Geben Sie die Zeilen der Daten wortgetreu wieder. Beginnen Sie mit der Zeile mit „Check: Measuring cylinder“ und fahren Sie bis einschließlich zum Ende der Daten fort, wobei die Bilder in Ihrer Antwort entfallen.

## [AUFGEFÜHRTE DATEN]
------------------------

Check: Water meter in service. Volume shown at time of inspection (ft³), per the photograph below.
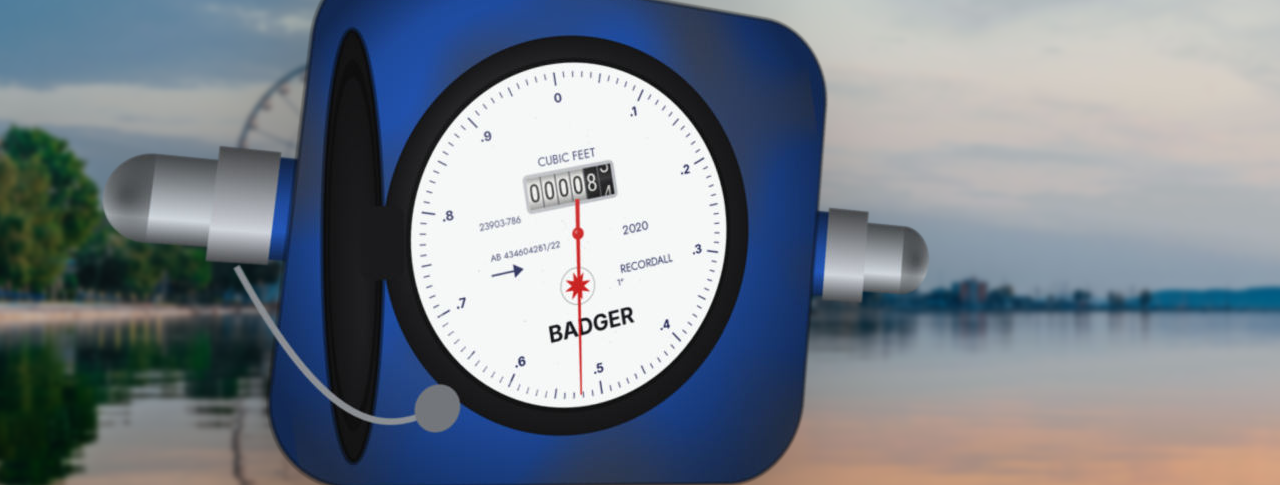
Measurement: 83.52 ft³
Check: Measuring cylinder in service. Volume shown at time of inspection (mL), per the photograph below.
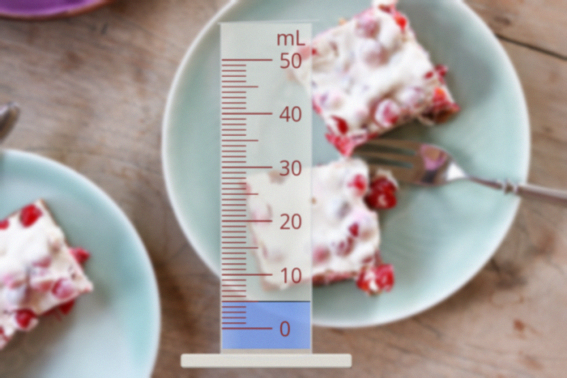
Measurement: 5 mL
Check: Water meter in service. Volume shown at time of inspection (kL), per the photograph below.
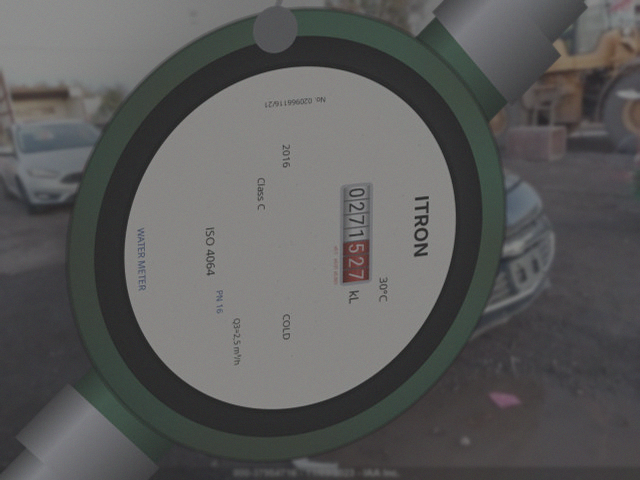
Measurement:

------------------------

## [ANTWORT]
Check: Measuring cylinder in service. Volume shown at time of inspection (mL), per the photograph below.
Measurement: 5 mL
Check: Water meter in service. Volume shown at time of inspection (kL), per the photograph below.
Measurement:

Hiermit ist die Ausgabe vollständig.